There has been a big changing of the guard over the last few weeks as stock alternatives gained in relative rankings. The table below shows the StockCharts Technical Rank (SCTR) for our ETF universe, which excludes inverse and leveraged ETFs. It is sorted by the one-week change for the SCTR. I took the liberty of drawing a red line through some of the low volume ETFs. Even though these are ETFs, the leadership group is sending a clear message. Stocks went out of favor. Volatility, some currencies, bonds and gold moved in to favor. Volatility spiked and I will show a chart for the Citi Volatility Index Total Return ETN (CVOL) after the jump.

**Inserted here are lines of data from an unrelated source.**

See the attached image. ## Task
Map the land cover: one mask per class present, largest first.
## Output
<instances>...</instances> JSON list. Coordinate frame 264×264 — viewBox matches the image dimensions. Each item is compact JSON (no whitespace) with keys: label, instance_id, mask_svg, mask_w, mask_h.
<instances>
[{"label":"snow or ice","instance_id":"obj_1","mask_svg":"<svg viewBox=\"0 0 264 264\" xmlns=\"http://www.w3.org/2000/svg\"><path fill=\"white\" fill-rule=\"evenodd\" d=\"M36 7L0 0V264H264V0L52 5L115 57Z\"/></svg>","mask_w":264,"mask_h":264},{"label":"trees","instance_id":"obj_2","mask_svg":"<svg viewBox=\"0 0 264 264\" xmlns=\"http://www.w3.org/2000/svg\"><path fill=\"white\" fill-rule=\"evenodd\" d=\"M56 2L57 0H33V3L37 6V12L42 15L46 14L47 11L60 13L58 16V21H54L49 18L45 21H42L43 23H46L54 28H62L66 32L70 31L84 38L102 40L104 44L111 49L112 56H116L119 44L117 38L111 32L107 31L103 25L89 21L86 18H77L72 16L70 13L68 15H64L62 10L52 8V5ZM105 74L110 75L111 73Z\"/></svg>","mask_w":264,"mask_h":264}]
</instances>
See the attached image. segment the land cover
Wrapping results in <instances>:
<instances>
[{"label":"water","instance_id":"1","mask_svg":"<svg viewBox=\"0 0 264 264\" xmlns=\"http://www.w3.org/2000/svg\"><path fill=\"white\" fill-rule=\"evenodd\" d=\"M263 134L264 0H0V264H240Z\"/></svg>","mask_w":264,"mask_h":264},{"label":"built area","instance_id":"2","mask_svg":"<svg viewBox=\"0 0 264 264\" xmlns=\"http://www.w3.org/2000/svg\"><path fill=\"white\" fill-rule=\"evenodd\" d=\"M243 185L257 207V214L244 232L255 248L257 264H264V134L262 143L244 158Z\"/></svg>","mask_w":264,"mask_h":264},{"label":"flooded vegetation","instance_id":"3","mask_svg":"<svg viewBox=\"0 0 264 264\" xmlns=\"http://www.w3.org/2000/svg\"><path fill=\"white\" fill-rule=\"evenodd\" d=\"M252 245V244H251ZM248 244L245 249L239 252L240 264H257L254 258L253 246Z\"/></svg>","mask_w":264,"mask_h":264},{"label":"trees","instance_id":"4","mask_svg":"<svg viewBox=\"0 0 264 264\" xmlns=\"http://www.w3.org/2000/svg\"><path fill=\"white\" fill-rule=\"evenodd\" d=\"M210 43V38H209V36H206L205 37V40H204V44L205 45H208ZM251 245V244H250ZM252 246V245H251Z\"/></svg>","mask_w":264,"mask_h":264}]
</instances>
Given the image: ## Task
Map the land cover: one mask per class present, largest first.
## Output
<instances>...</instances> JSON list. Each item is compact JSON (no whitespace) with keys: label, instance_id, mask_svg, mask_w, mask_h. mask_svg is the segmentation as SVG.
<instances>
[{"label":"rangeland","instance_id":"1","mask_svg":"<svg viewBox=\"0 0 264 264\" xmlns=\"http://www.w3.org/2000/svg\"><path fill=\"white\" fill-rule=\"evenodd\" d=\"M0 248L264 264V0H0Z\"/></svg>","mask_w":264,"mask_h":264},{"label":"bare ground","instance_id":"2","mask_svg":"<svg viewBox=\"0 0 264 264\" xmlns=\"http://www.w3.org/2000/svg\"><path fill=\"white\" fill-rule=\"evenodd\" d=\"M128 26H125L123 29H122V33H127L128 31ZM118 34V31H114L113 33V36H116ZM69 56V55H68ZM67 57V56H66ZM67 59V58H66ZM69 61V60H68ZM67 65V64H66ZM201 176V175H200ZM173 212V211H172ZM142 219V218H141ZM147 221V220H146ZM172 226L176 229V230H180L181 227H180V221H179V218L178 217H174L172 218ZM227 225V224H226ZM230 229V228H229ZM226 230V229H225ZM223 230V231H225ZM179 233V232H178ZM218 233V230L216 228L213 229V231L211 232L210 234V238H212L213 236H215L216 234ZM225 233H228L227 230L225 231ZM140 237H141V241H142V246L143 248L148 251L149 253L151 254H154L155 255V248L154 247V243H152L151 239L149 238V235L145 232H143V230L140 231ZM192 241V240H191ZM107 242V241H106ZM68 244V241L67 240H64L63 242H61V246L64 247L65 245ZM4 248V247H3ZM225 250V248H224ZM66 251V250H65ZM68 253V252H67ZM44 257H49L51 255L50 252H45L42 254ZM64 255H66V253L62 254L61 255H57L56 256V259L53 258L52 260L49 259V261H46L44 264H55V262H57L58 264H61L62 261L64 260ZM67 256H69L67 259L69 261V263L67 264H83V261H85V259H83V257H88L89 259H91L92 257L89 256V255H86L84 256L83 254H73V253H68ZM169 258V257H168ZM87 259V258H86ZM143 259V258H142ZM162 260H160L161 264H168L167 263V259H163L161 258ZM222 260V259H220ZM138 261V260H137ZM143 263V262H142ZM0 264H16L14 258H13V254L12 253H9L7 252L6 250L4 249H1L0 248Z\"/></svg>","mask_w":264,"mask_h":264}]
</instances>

The chart below shows the Citi Volatility Index Total Return ETN (CVOL) peaking above 900 in October 2011 and then falling below 1 this year. This ETF declined steadily as the market rose, which reflects the normal relationship between the S&P 500 and the S&P 500 Volatility Index ($VIX). Chartists can quantify this inverse relationship with the Correlation Coefficient ($SPX,CVOL). It has been below zero for four years.
Over three years of falling volatility gave way to a big surge in volatility over the last six days. Notice that CVOL surged from 45 cents to 90 cents and doubled. There are clear breakouts as well on the chart and it looks like an uptrend has started. This uptrend, however, is totally dependent on the downtrend in the S&P 500. Further weakness in the index and more downside volatility would be bullish for CVOL. A rebound in the S&P 500 or consolidation would weigh on CVOL and it could easily lose half its value. I would suggest that chartists check out the C-Tracks website for details on CVOL before considering a position.
Thanks for tuning in and have a great day!